— Work to complete —
Starting at the top of the entries below, print each line exactly until the line with "KFC Fried Chicken Sandwich" has been printed too.

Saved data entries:
.....
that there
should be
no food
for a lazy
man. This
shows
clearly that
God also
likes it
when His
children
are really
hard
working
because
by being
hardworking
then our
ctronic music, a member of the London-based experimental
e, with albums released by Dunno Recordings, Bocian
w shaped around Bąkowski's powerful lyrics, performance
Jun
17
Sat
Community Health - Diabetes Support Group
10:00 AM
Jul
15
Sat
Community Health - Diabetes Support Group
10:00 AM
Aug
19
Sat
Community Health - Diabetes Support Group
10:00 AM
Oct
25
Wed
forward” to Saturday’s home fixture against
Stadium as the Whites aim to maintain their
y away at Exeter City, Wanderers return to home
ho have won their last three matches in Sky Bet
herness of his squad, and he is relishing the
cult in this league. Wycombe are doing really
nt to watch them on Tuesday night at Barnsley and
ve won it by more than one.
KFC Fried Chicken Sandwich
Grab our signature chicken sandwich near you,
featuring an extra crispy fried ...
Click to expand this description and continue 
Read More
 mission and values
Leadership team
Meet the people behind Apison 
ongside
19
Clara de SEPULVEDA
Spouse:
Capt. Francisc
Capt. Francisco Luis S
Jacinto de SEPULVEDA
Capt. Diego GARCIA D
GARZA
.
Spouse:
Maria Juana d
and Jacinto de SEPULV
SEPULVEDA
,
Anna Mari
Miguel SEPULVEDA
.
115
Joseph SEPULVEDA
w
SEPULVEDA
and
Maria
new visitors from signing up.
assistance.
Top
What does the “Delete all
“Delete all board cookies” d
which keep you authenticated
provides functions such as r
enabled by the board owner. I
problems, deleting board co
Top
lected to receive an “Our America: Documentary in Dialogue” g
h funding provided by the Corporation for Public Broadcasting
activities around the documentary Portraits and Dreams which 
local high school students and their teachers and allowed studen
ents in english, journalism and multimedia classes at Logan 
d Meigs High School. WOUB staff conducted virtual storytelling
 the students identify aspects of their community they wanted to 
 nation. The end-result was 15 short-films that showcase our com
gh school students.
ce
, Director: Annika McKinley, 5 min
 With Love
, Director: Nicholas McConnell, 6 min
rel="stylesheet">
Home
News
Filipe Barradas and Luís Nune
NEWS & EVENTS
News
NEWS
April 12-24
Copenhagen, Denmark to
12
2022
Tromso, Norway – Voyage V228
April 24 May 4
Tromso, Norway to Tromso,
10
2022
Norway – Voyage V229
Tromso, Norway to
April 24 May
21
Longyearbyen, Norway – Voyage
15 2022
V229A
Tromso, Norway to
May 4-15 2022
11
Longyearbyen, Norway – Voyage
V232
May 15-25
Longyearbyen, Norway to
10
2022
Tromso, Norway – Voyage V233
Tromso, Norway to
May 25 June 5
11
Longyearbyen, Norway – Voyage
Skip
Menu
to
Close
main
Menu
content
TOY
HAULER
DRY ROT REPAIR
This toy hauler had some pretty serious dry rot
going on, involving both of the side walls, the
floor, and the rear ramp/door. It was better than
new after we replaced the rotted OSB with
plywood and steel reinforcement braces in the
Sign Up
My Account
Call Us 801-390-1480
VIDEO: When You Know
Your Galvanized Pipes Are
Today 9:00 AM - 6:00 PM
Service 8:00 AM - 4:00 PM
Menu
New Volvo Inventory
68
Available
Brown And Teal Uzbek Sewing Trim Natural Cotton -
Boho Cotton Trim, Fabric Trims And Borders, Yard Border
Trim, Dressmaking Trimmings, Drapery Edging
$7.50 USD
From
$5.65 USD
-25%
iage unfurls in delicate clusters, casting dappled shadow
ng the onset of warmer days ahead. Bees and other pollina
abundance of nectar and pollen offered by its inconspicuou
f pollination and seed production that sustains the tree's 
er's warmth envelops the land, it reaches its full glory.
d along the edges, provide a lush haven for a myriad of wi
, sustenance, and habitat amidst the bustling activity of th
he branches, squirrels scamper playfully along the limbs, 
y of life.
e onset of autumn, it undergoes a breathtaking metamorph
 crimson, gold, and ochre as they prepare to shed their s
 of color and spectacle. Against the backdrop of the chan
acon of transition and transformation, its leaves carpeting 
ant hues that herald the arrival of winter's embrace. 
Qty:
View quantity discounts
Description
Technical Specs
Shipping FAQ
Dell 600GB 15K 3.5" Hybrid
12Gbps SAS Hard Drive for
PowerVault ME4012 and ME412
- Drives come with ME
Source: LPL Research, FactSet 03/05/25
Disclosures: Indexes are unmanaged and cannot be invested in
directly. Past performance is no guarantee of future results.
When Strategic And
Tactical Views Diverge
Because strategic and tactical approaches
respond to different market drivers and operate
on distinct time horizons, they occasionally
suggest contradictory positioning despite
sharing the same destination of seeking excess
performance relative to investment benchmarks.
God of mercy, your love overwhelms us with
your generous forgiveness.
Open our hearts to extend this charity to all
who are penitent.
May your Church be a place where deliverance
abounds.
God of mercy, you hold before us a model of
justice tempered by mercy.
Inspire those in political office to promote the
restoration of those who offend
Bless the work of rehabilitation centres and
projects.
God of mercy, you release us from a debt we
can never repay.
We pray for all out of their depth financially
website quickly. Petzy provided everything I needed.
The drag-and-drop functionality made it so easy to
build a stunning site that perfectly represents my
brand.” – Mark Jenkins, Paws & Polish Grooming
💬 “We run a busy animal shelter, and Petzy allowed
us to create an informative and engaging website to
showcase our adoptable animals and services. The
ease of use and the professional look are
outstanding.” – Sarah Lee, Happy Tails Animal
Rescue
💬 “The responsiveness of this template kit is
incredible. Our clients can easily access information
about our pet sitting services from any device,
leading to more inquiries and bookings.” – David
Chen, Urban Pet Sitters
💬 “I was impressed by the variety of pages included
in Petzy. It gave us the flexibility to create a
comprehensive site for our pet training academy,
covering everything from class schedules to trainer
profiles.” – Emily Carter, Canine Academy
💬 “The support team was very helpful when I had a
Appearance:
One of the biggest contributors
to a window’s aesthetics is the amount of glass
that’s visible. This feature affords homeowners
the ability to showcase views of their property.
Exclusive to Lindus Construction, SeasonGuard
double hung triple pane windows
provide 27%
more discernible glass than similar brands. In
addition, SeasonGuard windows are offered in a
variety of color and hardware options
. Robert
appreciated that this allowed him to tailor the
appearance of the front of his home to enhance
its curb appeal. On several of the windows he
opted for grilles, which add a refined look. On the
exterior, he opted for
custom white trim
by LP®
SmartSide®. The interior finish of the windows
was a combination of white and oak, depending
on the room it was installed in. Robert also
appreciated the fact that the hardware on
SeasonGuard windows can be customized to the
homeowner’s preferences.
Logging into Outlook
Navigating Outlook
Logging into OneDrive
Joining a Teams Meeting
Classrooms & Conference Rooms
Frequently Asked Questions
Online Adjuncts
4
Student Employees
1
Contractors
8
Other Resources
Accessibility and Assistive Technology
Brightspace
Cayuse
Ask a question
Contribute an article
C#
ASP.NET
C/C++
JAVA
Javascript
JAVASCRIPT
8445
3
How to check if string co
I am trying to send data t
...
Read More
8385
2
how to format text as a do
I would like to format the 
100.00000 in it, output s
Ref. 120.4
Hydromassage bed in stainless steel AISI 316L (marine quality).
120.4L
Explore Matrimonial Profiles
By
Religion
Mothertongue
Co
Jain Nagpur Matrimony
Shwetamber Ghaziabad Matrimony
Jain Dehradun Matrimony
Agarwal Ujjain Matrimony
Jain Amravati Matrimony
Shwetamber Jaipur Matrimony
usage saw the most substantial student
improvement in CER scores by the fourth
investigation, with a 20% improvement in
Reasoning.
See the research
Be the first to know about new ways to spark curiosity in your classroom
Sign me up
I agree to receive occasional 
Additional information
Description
.....
— Response area —
that there
should be
no food
for a lazy
man. This
shows
clearly that
God also
likes it
when His
children
are really
hard
working
because
by being
hardworking
then our
ctronic music, a member of the London-based experimental
e, with albums released by Dunno Recordings, Bocian
w shaped around Bąkowski's powerful lyrics, performance
Jun
17
Sat
Community Health - Diabetes Support Group
10:00 AM
Jul
15
Sat
Community Health - Diabetes Support Group
10:00 AM
Aug
19
Sat
Community Health - Diabetes Support Group
10:00 AM
Oct
25
Wed
forward” to Saturday’s home fixture against
Stadium as the Whites aim to maintain their
y away at Exeter City, Wanderers return to home
ho have won their last three matches in Sky Bet
herness of his squad, and he is relishing the
cult in this league. Wycombe are doing really
nt to watch them on Tuesday night at Barnsley and
ve won it by more than one.
KFC Fried Chicken Sandwich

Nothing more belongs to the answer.